Investors are being more cautious toward space-based investments right now, Chirag Kapadia, executive director, UBS, said during an investor panel at World Space Business Week. The panel gave insight into how financiers are looking at the market right now. Investors are focused on whether or not companies have a plan and a roadmap to revenue, he said.
“In terms of private equity in this industry, it is never easy. Most investors will talk about tech differentiation and ask, do you have a path to revenue?” Kapadia said. “I do think there are a lot of companies looking for investors right now. However, investors are being very cautious and selective.”
While the discussion of orbits, and Low-Earth Orbit (LEO) and Geostationary Orbit (GEO) gets a lot of attention within the space industry, investors are more focused on end markets such as mobility, maritime, and aero. “We find that is what gets investors comfortable,” he said.
Michael Pierre, managing director of Global Technology, Media and Telecom Investment Banking for Bank of America, gave an upbeat assessment of the current market dynamics and believes there is “a ton of growth to come.” He agreed with Kapadia’s assessment of mobility, and highlighted in-flight connectivity (IFC) and direct-to-device (D2D) as areas of interest, putting an emphasis on execution.
“People want land-like connections everywhere. I think that brings a lot of opportunity,” Pierre said. “It is an execution story. Everyone knows this is a massive market. You need to show the path to profitability. I do think we are moving to a phase of backing winners. The market is standing behind winners.”

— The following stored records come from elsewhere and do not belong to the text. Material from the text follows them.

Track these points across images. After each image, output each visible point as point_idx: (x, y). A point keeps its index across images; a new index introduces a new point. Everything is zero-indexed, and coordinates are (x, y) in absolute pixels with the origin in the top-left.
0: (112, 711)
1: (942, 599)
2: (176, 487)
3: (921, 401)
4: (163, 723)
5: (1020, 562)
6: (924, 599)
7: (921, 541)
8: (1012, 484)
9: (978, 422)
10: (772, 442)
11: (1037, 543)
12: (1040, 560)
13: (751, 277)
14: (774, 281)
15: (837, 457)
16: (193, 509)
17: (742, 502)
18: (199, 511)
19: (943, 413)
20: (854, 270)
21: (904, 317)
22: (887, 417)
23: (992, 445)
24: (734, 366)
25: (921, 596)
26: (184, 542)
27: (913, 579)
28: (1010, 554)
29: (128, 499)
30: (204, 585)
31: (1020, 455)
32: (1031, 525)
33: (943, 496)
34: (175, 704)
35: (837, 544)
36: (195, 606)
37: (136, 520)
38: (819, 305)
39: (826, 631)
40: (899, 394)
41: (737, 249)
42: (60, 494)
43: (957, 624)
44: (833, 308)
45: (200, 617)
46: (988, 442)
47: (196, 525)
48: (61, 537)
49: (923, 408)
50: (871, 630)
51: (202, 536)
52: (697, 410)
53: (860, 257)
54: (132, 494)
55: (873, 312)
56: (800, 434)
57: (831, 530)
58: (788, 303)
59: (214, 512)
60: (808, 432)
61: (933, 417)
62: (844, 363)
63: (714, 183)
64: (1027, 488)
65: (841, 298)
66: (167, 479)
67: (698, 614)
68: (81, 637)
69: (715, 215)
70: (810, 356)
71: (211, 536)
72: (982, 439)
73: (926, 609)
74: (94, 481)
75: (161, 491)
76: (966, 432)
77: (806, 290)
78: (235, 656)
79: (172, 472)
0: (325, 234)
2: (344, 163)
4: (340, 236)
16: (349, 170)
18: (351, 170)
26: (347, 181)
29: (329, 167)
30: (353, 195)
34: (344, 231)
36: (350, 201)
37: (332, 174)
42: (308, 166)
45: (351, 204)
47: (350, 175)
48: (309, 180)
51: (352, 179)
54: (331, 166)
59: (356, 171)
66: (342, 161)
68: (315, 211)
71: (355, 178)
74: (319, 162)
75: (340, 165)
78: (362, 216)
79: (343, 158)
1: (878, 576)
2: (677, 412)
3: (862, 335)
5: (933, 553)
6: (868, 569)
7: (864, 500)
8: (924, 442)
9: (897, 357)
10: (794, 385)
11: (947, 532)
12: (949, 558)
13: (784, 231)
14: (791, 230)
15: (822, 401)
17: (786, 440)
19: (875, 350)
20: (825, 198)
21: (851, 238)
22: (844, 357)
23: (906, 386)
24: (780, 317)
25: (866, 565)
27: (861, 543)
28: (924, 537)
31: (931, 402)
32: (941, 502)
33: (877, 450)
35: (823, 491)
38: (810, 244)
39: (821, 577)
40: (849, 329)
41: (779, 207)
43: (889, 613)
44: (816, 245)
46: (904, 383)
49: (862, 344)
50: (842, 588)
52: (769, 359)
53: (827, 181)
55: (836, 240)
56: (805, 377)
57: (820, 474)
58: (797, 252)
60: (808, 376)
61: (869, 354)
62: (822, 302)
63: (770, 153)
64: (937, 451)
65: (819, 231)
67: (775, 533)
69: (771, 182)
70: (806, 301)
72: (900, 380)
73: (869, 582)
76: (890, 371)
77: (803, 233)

But the business models and applications for non-GEO are still being worked out, noted Akshay Patel, managing director of PJT Partners. He believes there is a lot of risk in terms of economics, questioning whether demand is infinite and whether data use will continue to trend upwards. He also questioned whether compound annual growth rates (CAGR) will be exciting enough for long-term investors.
“I think the broader point is that 14% CAGR over the next 10 years — it is growth, but not the most exciting growth. We are going to look and see whether 10 to 15% will drive investors.”

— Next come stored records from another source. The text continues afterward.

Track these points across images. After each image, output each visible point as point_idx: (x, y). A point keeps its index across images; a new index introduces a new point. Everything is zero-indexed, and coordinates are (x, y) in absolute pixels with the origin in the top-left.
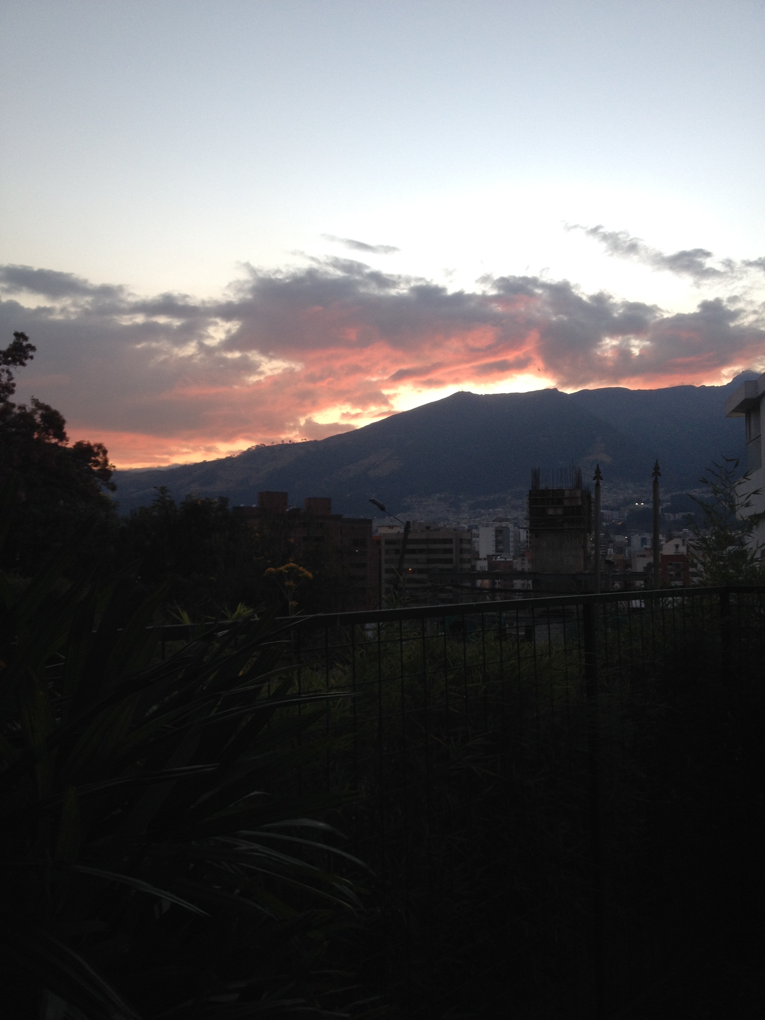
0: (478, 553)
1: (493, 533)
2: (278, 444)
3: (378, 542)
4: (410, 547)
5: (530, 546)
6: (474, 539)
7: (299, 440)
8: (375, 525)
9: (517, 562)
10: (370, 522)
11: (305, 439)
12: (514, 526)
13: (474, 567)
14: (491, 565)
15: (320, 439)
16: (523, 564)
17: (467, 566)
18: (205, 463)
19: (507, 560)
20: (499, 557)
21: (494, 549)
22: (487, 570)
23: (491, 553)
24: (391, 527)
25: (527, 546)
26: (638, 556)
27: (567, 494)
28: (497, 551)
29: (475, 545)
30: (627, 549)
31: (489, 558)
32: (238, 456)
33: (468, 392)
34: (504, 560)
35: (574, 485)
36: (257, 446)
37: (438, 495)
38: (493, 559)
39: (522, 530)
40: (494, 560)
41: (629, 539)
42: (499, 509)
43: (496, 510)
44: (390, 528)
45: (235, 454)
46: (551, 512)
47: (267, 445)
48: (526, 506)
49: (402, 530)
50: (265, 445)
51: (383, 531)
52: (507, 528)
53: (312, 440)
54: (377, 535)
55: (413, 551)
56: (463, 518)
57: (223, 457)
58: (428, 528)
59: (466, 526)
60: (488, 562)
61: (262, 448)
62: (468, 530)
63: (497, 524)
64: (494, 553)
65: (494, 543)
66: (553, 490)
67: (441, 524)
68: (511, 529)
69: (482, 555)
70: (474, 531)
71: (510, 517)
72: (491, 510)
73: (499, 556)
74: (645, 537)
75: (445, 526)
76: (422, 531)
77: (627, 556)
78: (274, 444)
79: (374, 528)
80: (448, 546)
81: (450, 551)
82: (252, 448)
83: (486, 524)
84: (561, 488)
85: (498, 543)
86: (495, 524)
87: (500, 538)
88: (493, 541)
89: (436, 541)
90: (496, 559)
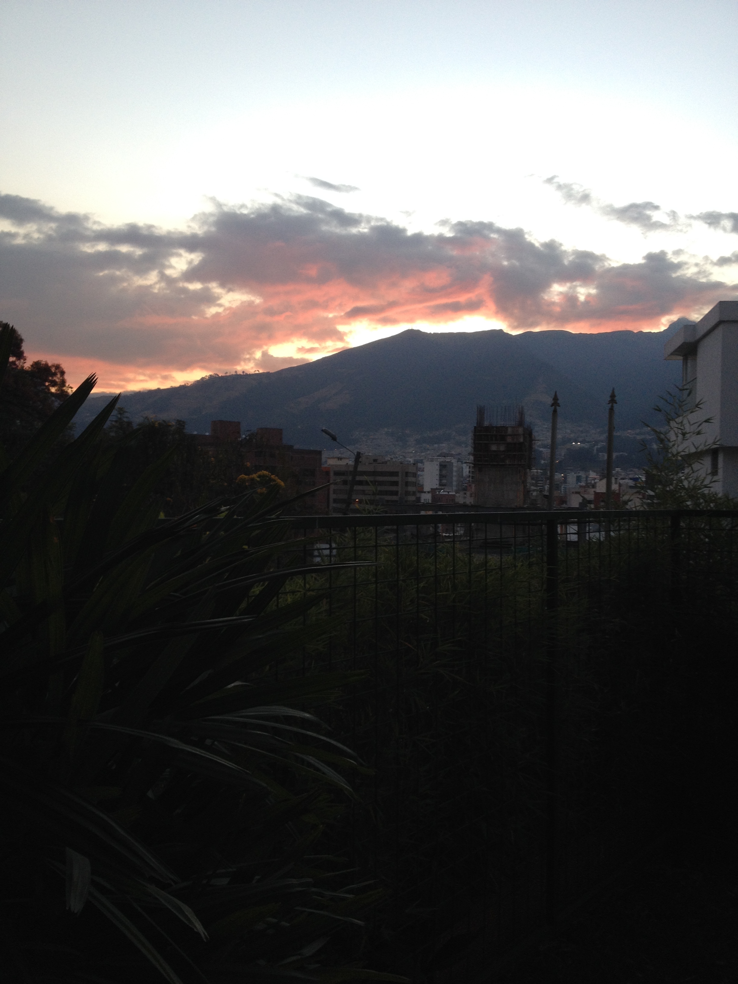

Patel believes one of the issues flying under the radar right now for investors is having a defined exit strategy for investments in space assets.
“Winning contracts and growing revenues attracts investors. Those two things are validating some of the business plans,” he says. “We still need to see a lot of turnover in investors so we get the longer term investors in. Exits is really the big question. We have a lot of growth equity investors who would like to invest in the sector, but they don’t see the exit. That is the big issue today.”
Vaibhav Lohiya, managing director of Deutsche Bank Securities agreed that with the shift from GEO to LEO, there is some risk whether businesses will hit the growth targets they set out. “It feels a tall order to achieve. Between government and commercial satcoms, the government seems to be driving a decent amount of that growth,” he said.
Lohiya also believes the industry will see more M&A in satellite, but he doesn’t see a big space-based IPO on the horizon.
“We are at the start of the M&A phase. We will see more verticalization,” he said. “You need scale for companies to drive efficiency. When looking at the equity markets, it is hard to see an IPO in the near term. Large public IPOs in the space sector are unlikely right now.”
Mathieu Robilliard, equity research, Telecoms and Satellites for Barclays, echoed some of the same questions about applications and growth across the different orbits.
“Applications like consumer broadband are still early. We look more at use cases. Satellites have some unique attributes,” Robilliard said. “The question is who is going to take the growth. Will LEO capture most of the growth over the next five to 10 years, or will GEO/MEO gain their share?”